• _WORK REQUIRED_:
Up to and including the line that holds "It is yet to", print the data exactly from its first line; do not print the pictures.

[Stored data entries]
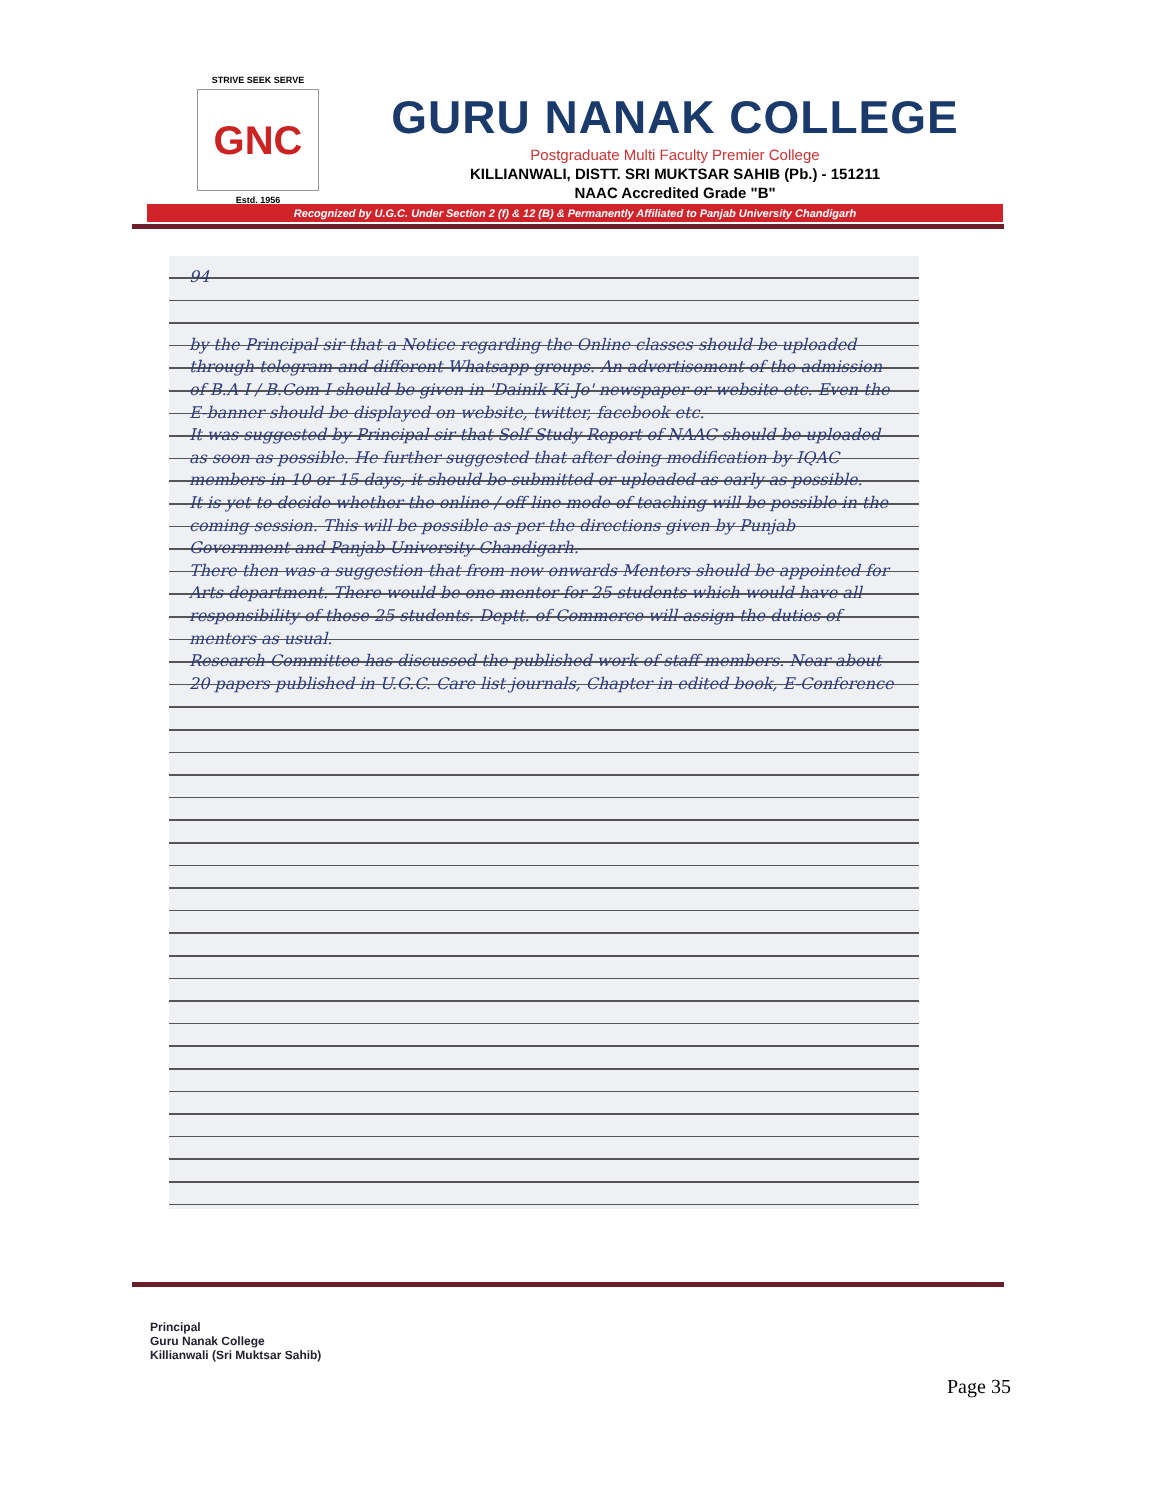STRIVE SEEK SERVE
GNC
Estd. 1956
GURU NANAK COLLEGE
Postgraduate Multi Faculty Premier College
KILLIANWALI, DISTT. SRI MUKTSAR SAHIB (Pb.) - 151211
NAAC Accredited Grade "B"
Recognized by U.G.C. Under Section 2 (f) & 12 (B) & Permanently Affiliated to Panjab University Chandigarh
94
by the Principal sir that a Notice regarding the Online classes should be uploaded through telegram and different Whatsapp groups. An advertisement of the admission of B.A I / B.Com I should be given in 'Dainik Ki Jo' newspaper or website etc. Even the E-banner should be displayed on website, twitter, facebook etc.
It was suggested by Principal sir that Self Study Report of NAAC should be uploaded as soon as possible. He further suggested that after doing modification by IQAC members in 10 or 15 days, it should be submitted or uploaded as early as possible.
It is yet to decide whether the online / off line mode of teaching will be possible in the coming session. This will be possible as per the directions given by Punjab Government and Panjab University Chandigarh.
There then was a suggestion that from now onwards Mentors should be appointed for Arts department. There would be one mentor for 25 students which would have all responsibility of those 25 students. Deptt. of Commerce will assign the duties of mentors as usual.
Research Committee has discussed the published work of staff members. Near about 20 papers published in U.G.C. Care list journals, Chapter in edited book, E-Conference
Principal
Guru Nanak College
Killianwali (Sri Muktsar Sahib)
Page 35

• _ANSWER_:
STRIVE SEEK SERVE
GNC
Estd. 1956
GURU NANAK COLLEGE
Postgraduate Multi Faculty Premier College
KILLIANWALI, DISTT. SRI MUKTSAR SAHIB (Pb.) - 151211
NAAC Accredited Grade "B"
Recognized by U.G.C. Under Section 2 (f) & 12 (B) & Permanently Affiliated to Panjab University Chandigarh
94
by the Principal sir that a Notice regarding the Online classes should be uploaded through telegram and different Whatsapp groups. An advertisement of the admission of B.A I / B.Com I should be given in 'Dainik Ki Jo' newspaper or website etc. Even the E-banner should be displayed on website, twitter, facebook etc.
It was suggested by Principal sir that Self Study Report of NAAC should be uploaded as soon as possible. He further suggested that after doing modification by IQAC members in 10 or 15 days, it should be submitted or uploaded as early as possible.
It is yet to decide whether the online / off line mode of teaching will be possible in the coming session. This will be possible as per the directions given by Punjab Government and Panjab University Chandigarh.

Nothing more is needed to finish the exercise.